== Data for processing

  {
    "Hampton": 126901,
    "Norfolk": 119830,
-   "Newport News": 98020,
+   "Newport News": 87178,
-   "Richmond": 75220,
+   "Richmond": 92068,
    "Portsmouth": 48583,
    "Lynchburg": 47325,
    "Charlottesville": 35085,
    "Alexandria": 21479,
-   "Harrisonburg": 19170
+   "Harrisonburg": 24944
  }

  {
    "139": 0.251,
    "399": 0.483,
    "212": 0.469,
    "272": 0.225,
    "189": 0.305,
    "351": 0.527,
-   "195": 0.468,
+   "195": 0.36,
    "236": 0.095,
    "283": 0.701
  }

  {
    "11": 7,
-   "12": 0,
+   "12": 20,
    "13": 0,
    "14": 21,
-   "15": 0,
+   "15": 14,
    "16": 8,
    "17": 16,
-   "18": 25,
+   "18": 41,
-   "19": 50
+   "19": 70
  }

====
== Data for processing

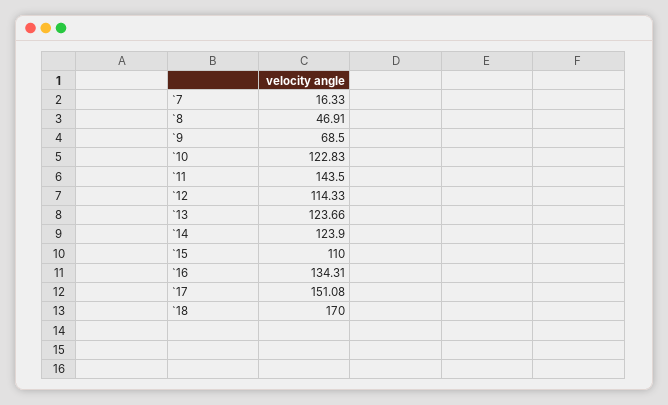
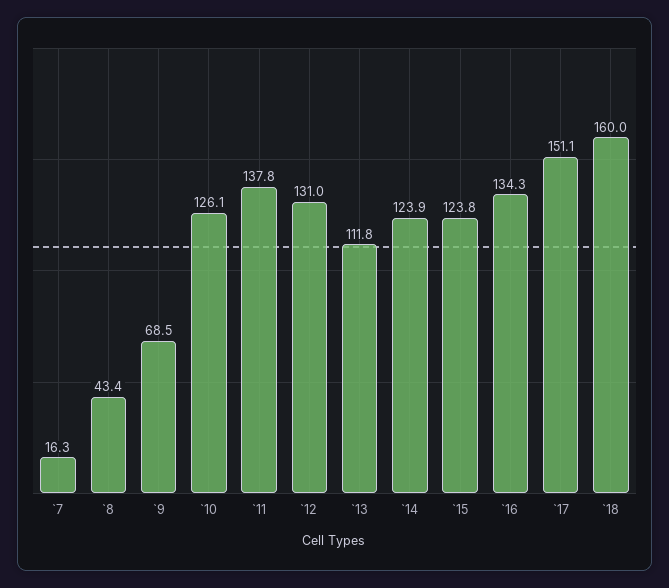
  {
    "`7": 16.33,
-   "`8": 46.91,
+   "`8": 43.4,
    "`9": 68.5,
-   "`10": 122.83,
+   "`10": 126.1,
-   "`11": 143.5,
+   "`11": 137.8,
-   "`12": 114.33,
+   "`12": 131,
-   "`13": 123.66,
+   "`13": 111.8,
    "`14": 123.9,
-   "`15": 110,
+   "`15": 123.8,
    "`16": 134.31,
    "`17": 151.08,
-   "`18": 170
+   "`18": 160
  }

====
== Data for processing

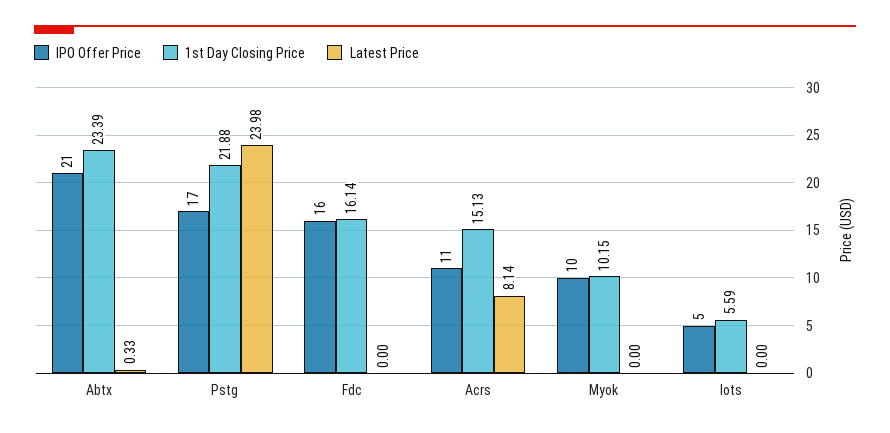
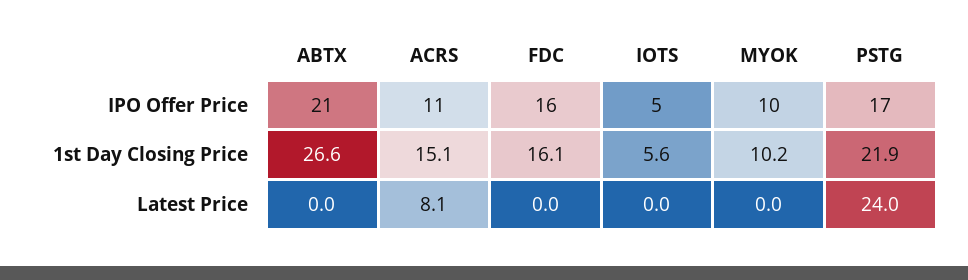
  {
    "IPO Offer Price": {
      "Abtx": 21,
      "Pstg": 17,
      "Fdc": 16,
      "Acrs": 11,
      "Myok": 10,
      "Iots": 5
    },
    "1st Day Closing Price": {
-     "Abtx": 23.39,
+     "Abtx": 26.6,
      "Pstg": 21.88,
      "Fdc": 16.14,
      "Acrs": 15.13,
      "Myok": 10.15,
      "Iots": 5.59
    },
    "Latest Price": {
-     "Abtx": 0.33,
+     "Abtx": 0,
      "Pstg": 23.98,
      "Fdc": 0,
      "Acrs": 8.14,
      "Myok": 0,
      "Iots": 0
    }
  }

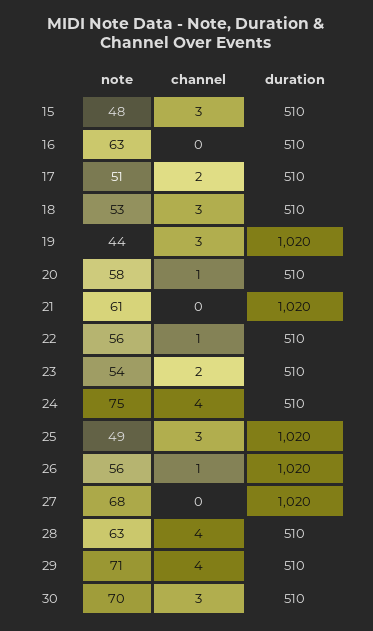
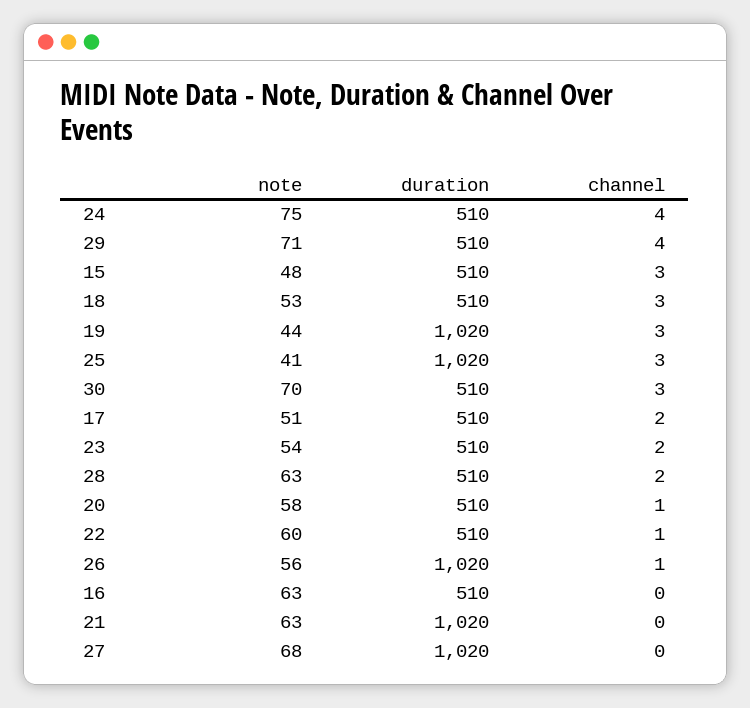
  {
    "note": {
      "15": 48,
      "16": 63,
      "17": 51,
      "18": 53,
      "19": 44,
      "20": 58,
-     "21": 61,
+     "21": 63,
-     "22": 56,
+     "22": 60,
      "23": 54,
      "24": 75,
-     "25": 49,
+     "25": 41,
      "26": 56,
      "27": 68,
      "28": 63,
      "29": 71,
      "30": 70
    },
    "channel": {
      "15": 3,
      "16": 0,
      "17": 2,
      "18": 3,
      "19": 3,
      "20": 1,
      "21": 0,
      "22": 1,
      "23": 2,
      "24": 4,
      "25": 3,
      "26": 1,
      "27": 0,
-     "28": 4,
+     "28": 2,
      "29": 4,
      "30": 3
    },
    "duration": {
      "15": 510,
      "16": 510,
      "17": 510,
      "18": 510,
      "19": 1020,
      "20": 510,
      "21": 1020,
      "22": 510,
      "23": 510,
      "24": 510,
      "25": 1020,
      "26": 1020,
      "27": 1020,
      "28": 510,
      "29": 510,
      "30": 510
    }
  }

====

## Brief
Return the lines of the records that include the string "Newport".

## Written solution
-   "Newport News": 98020,
+   "Newport News": 87178,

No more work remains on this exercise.